### WORK TASK
Of all the entries below, only the lines from the one with "left eye: (176, 405)" up to and including the one with "left eye: (385, 345)" are to be duplicated exactly.

==== DATASET CONTENT ====

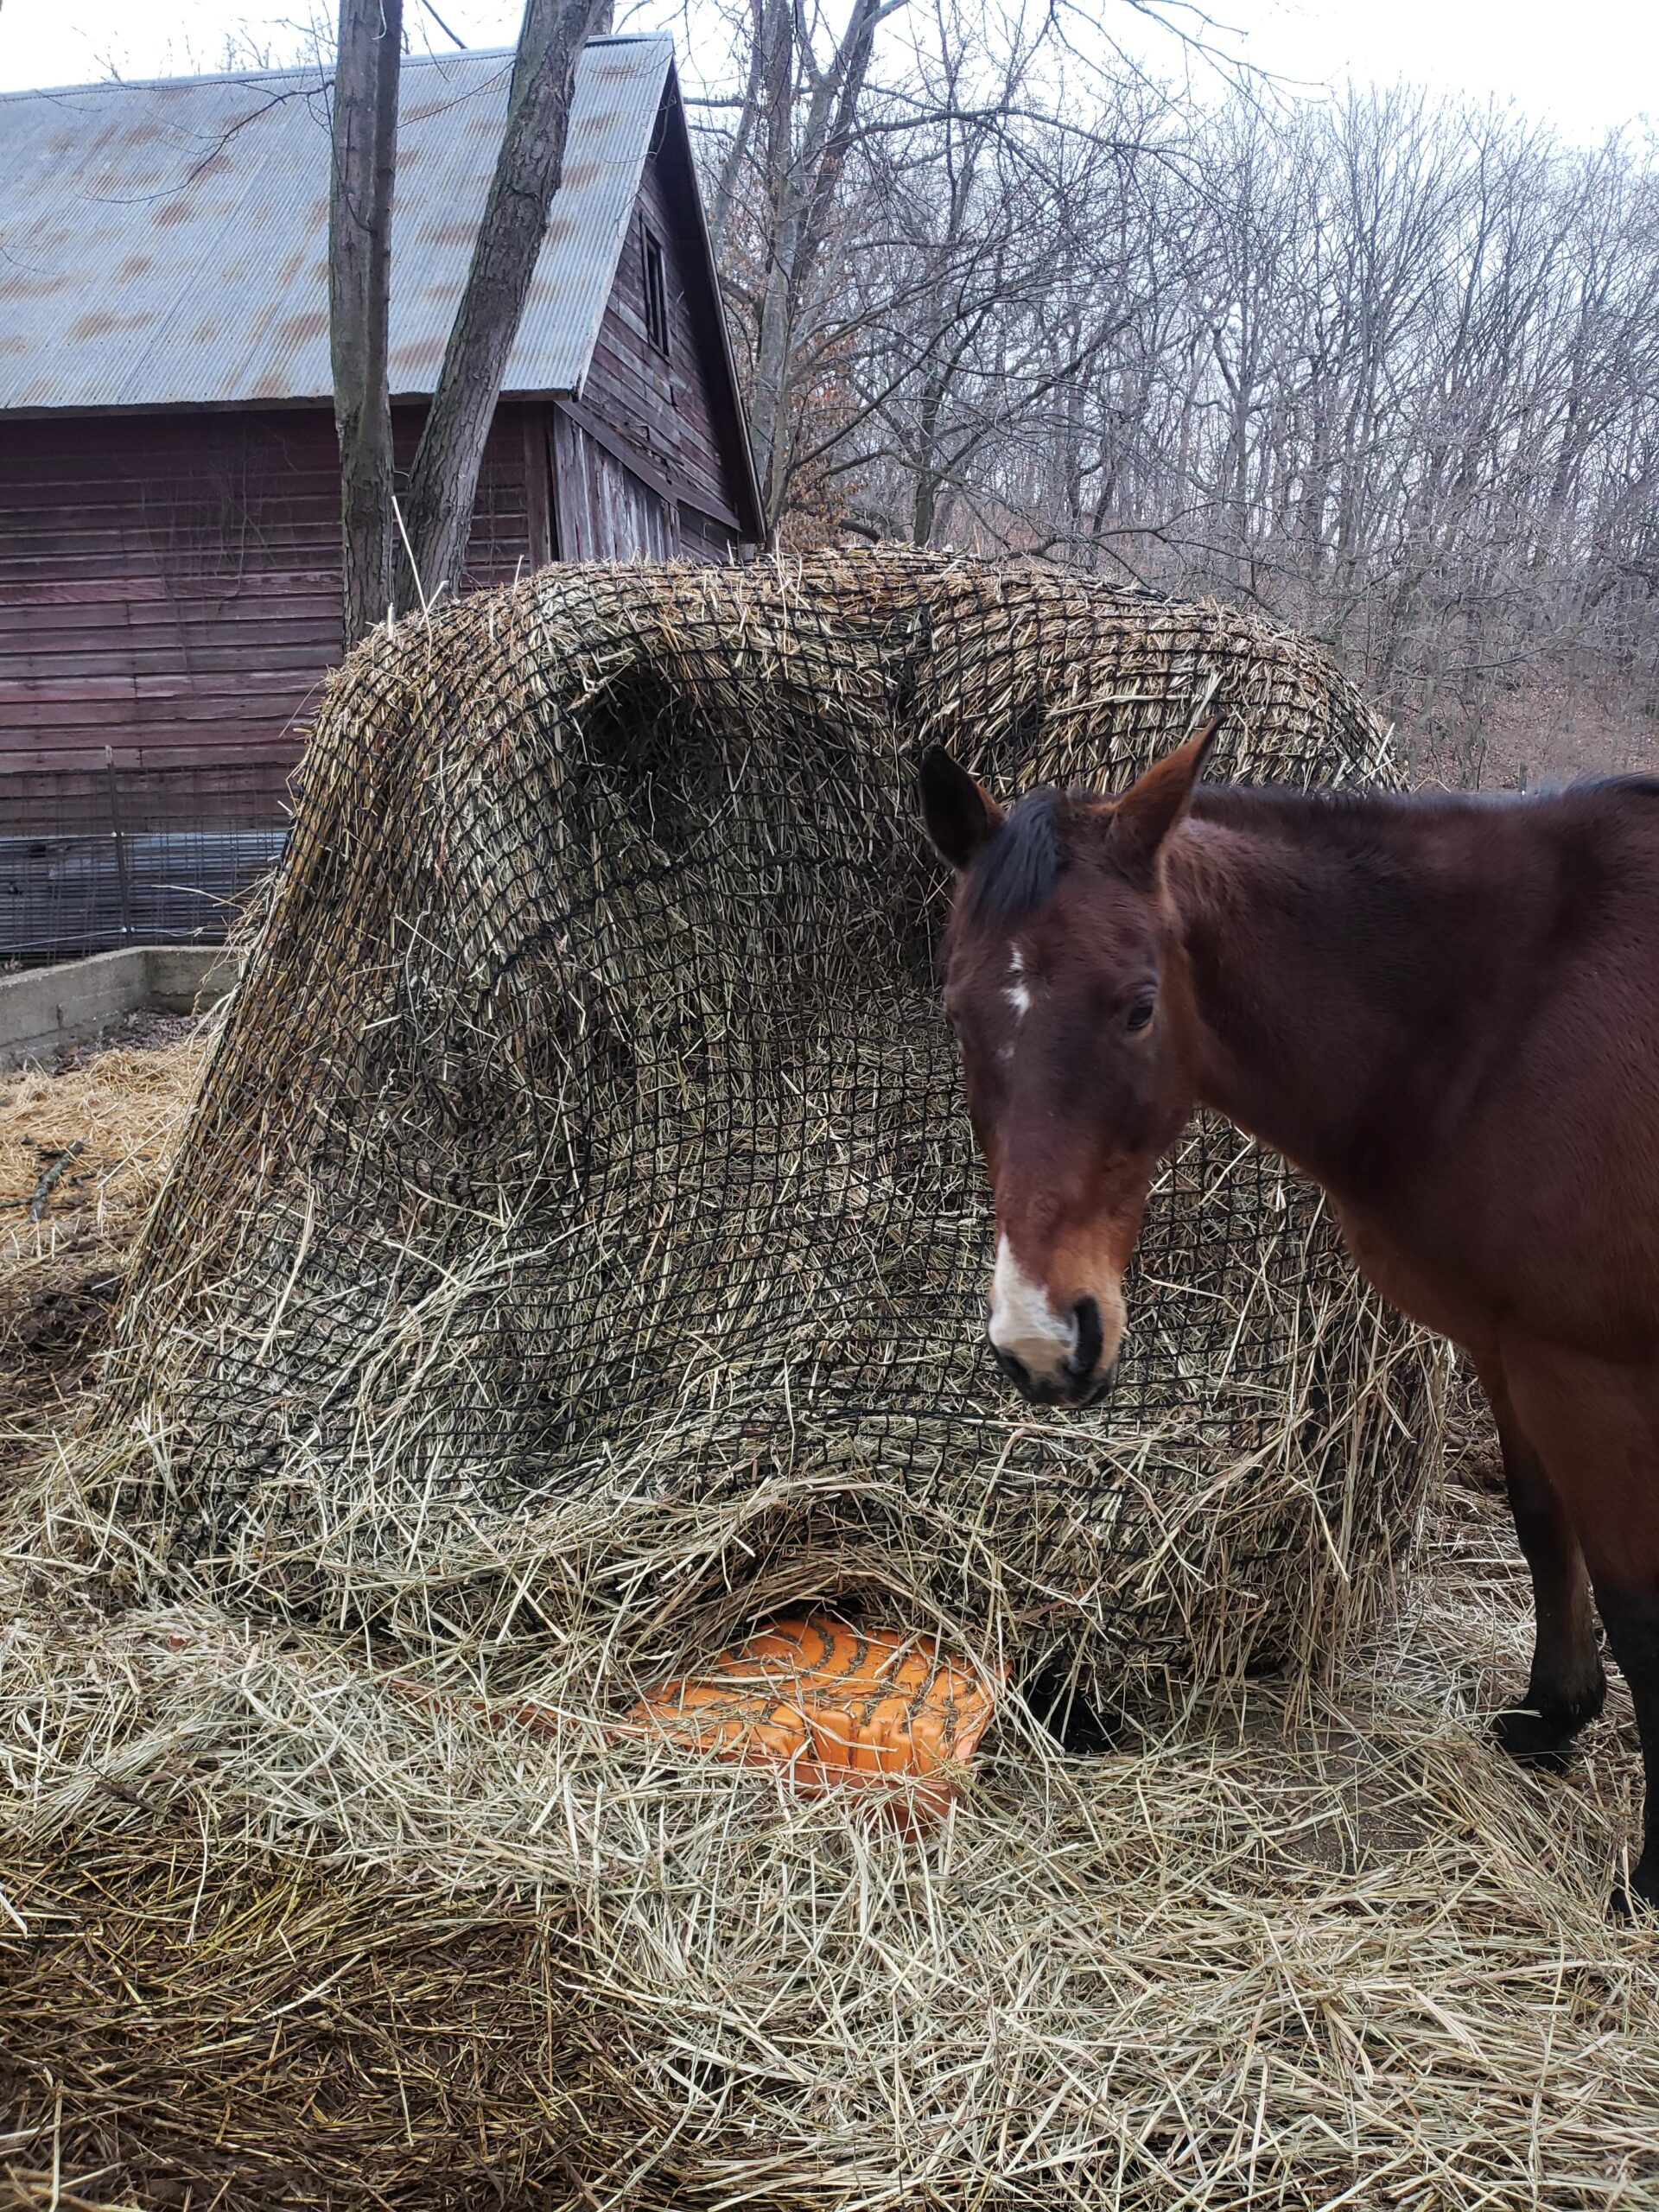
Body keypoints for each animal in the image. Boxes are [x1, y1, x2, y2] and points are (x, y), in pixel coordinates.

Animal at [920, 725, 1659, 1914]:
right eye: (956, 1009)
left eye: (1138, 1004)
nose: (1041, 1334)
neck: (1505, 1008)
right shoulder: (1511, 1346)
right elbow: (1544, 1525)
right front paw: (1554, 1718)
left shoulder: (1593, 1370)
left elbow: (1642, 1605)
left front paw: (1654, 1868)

====
==== DATASET CONTENT ====

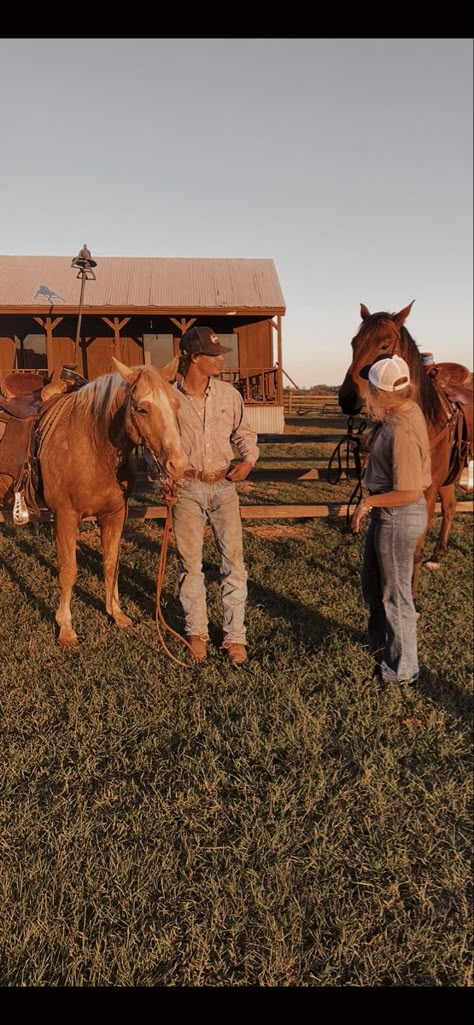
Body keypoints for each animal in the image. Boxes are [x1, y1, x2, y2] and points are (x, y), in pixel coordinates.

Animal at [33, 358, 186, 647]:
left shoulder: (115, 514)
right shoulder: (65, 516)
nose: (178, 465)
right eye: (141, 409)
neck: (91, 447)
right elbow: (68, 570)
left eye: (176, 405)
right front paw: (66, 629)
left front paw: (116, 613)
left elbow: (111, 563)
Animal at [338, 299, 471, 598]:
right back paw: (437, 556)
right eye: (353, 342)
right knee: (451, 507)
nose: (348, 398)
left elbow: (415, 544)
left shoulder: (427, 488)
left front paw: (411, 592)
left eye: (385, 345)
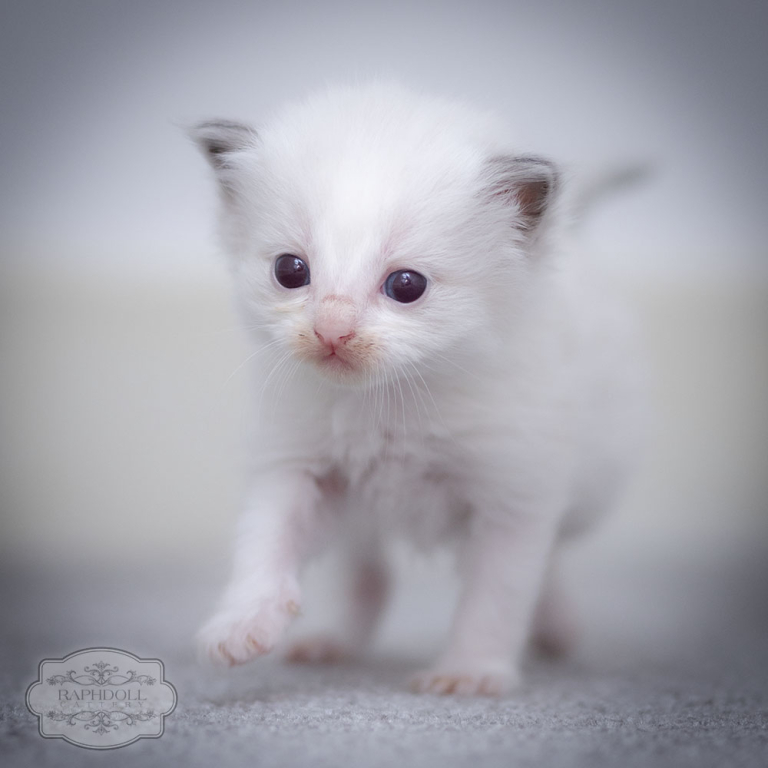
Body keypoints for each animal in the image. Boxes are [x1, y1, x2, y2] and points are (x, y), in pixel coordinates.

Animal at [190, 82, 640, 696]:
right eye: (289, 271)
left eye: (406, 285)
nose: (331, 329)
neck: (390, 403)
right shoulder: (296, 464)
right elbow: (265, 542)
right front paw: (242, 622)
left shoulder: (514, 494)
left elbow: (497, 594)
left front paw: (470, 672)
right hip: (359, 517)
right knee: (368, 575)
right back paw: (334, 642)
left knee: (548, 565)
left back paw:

====

### SOLUTION TO THIS PROBLEM
left eye: (176, 405)
right front paw: (66, 629)
left front paw: (116, 613)
left elbow: (111, 563)
Animal at [338, 299, 471, 598]:
right back paw: (437, 556)
right eye: (353, 342)
right knee: (451, 507)
nose: (348, 398)
left elbow: (415, 544)
left shoulder: (427, 488)
left front paw: (411, 592)
left eye: (385, 345)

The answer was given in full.